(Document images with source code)
# # #

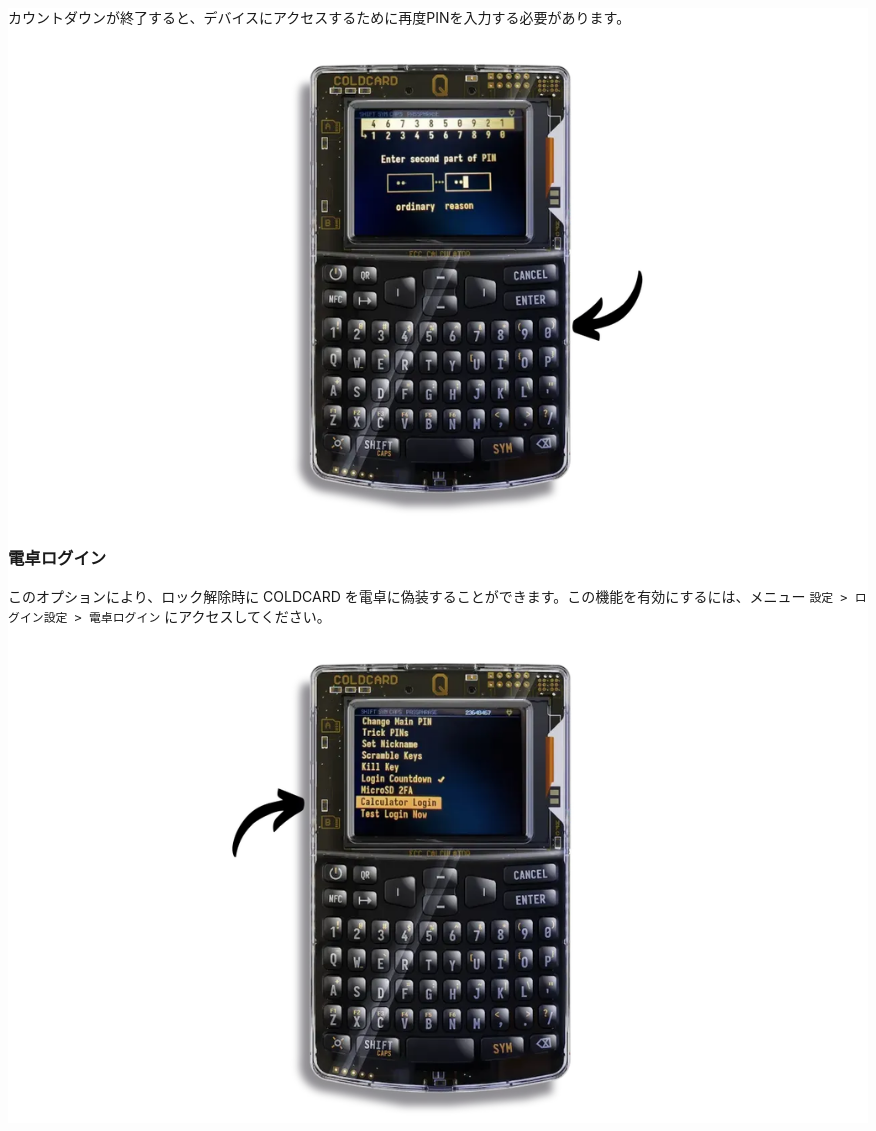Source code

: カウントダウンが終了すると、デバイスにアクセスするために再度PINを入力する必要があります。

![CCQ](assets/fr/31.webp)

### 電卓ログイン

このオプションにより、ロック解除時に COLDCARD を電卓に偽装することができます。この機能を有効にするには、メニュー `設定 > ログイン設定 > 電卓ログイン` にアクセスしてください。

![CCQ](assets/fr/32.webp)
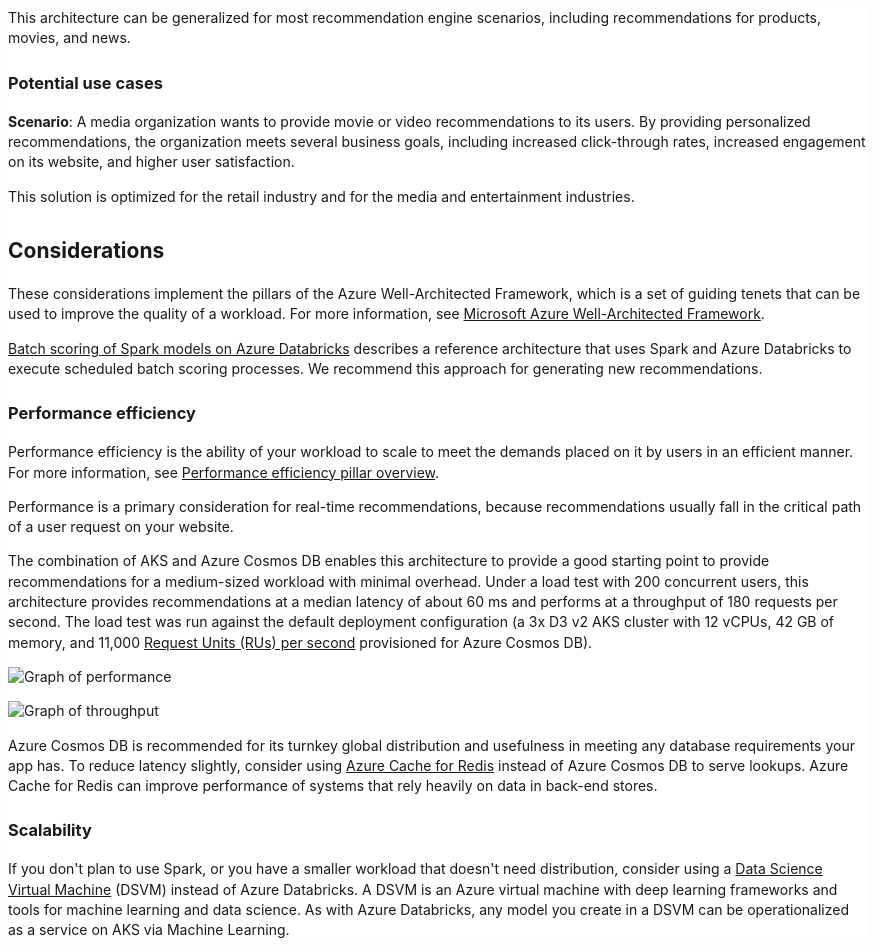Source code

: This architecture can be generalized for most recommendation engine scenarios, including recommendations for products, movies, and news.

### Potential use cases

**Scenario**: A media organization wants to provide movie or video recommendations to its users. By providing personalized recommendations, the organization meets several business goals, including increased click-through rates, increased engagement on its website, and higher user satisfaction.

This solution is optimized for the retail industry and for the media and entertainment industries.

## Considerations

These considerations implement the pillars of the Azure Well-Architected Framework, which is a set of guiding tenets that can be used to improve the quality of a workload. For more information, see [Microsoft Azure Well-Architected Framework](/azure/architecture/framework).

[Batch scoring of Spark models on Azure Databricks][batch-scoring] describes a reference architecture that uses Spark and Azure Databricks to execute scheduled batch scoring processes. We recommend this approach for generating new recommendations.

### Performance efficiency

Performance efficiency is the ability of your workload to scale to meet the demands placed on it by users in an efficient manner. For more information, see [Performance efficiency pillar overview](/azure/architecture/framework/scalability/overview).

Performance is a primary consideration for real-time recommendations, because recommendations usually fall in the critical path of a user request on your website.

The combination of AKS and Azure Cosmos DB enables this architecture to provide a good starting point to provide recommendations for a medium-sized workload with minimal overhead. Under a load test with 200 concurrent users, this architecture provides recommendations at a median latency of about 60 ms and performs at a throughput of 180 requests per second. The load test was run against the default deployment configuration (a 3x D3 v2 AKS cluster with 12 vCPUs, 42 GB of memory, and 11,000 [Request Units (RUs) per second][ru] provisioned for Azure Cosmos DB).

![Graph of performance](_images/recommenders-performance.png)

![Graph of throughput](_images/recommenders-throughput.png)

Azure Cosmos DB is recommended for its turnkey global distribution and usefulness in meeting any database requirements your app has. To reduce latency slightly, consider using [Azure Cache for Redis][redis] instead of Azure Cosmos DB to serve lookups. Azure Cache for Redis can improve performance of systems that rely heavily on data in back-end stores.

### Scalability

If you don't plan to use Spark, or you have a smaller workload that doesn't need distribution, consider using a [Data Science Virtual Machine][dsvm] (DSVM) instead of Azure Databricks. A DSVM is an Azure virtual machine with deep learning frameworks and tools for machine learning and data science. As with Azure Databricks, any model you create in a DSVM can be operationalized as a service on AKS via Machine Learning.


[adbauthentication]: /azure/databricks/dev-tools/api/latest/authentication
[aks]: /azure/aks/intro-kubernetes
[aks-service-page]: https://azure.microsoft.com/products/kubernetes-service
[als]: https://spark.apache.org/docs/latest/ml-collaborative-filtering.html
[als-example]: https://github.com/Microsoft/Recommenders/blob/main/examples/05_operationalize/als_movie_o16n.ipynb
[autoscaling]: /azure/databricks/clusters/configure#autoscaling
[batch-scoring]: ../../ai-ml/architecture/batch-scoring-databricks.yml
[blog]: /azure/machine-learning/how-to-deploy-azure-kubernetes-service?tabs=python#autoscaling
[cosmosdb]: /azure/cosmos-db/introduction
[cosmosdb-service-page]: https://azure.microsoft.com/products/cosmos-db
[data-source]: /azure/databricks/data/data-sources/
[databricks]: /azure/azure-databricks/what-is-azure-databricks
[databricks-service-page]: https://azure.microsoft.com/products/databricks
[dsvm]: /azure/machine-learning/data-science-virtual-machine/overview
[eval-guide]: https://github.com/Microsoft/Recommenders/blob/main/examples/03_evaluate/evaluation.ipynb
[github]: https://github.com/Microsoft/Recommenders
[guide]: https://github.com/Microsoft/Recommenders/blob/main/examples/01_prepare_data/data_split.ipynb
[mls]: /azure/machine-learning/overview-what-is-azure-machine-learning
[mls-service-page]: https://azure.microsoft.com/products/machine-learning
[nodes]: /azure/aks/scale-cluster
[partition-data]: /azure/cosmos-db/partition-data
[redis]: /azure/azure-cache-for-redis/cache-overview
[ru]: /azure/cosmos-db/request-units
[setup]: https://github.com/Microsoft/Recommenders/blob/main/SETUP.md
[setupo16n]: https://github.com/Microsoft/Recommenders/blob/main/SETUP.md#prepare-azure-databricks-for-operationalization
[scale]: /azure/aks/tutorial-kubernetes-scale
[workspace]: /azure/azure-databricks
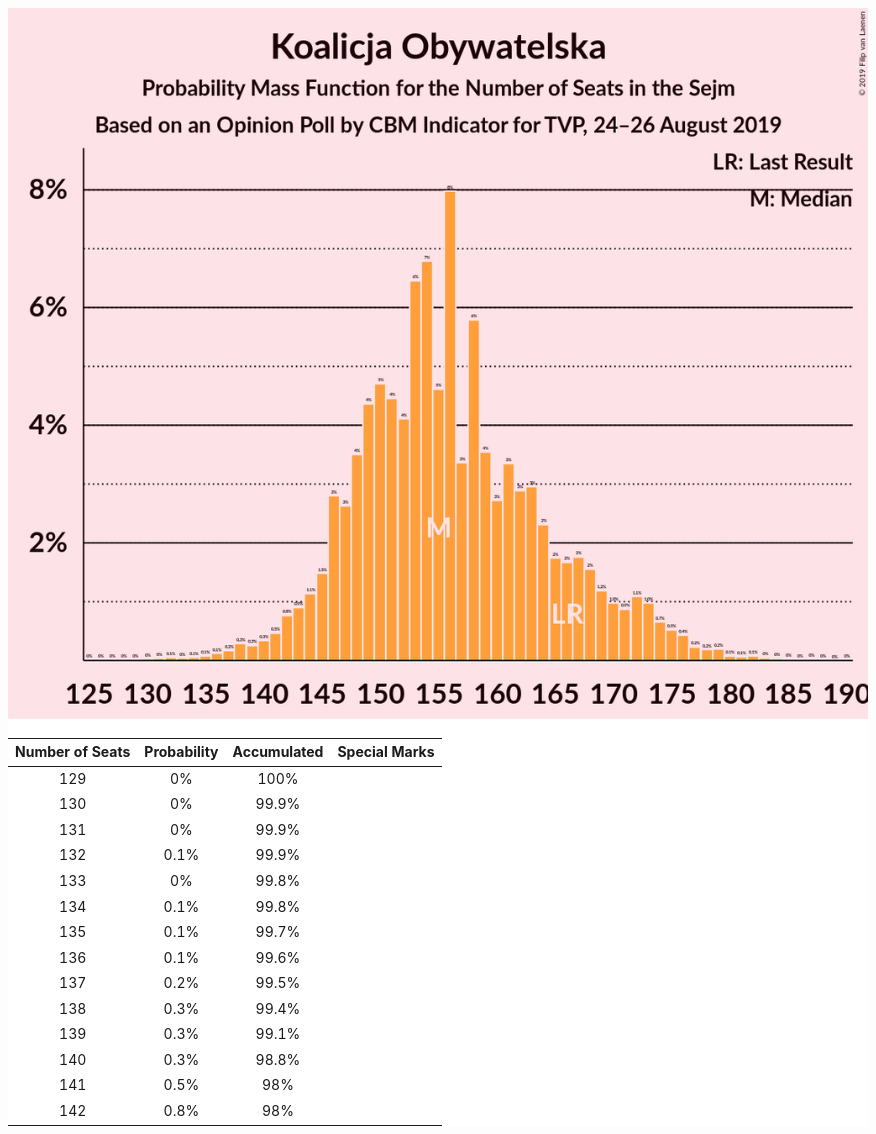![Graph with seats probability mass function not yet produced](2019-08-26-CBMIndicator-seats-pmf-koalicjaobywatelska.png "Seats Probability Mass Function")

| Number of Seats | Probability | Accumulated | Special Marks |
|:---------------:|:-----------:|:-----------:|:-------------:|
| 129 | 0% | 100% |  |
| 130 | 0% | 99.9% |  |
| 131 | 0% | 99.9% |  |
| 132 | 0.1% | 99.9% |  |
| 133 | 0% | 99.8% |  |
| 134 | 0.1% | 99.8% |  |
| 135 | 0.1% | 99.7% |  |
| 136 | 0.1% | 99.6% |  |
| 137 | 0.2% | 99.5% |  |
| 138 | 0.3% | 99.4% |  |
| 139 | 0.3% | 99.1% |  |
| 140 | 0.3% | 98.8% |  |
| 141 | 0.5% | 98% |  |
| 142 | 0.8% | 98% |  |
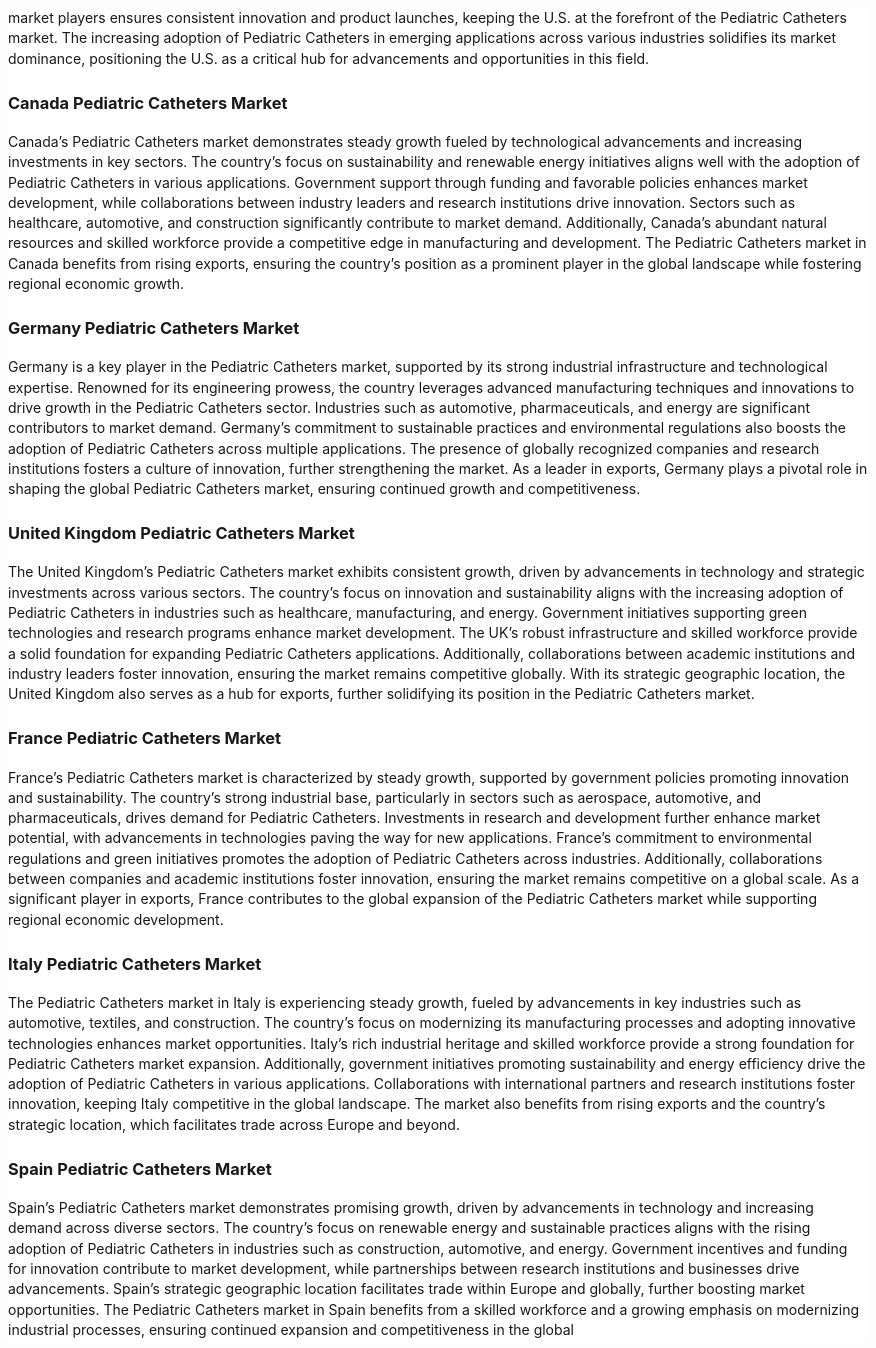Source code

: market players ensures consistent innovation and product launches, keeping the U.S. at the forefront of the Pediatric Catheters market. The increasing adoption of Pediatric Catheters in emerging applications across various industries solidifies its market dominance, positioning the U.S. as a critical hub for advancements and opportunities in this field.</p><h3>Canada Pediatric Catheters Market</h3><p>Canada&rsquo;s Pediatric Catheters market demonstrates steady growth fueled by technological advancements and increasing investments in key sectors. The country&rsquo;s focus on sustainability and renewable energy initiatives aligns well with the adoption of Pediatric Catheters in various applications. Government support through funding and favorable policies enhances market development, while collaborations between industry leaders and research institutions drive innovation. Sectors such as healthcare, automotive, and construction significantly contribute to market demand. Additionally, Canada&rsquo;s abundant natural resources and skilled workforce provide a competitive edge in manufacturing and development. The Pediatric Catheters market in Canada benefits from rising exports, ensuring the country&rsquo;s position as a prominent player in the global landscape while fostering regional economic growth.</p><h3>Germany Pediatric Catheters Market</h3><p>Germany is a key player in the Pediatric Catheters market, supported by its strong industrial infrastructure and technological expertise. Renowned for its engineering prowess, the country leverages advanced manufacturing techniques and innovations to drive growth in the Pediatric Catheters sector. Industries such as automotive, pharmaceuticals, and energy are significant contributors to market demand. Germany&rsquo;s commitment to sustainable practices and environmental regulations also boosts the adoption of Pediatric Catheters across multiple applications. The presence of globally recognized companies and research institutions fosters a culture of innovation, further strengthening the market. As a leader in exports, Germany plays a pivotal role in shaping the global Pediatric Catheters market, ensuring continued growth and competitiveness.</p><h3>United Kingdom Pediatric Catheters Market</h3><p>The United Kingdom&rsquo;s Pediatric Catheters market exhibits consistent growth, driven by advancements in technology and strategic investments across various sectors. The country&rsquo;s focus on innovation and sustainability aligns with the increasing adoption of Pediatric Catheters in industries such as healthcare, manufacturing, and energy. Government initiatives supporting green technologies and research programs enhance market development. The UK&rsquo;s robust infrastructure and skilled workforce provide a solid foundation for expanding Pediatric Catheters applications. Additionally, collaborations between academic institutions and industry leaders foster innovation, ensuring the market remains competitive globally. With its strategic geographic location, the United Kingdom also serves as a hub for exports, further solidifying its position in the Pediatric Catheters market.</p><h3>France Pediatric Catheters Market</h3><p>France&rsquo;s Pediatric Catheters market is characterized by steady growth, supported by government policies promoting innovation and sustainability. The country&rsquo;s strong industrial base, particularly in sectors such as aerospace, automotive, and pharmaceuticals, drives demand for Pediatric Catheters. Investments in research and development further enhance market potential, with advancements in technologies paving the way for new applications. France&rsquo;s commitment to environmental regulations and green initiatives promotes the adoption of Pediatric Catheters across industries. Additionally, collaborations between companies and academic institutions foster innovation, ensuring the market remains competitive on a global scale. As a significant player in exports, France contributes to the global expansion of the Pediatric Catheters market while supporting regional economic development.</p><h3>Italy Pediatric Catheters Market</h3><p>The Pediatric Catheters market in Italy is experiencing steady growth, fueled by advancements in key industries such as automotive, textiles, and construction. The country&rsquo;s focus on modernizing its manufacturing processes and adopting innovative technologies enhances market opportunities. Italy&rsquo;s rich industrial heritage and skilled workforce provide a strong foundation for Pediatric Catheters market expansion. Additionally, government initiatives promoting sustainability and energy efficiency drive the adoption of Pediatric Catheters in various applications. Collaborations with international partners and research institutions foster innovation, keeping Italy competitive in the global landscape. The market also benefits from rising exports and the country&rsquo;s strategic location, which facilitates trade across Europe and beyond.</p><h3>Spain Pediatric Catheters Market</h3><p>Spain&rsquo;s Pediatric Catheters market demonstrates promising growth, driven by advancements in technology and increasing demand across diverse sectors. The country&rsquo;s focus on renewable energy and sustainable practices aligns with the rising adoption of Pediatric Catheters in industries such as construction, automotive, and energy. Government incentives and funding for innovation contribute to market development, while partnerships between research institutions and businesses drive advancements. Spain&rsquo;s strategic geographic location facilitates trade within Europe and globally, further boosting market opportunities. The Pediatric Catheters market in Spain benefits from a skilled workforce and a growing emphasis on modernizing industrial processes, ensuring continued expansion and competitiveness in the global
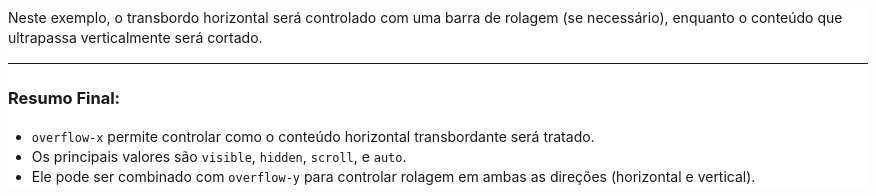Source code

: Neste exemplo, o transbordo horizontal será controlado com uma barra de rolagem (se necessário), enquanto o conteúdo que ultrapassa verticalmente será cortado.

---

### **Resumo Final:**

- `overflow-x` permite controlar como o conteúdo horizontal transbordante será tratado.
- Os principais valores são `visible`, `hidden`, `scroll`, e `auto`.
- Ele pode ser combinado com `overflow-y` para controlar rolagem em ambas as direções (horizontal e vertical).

# # #

## Directions
Scan the data above; copy every line where "controlar" appears.

## Output of the exercise
- `overflow-x` permite controlar como o conteúdo horizontal transbordante será tratado.
- Ele pode ser combinado com `overflow-y` para controlar rolagem em ambas as direções (horizontal e vertical).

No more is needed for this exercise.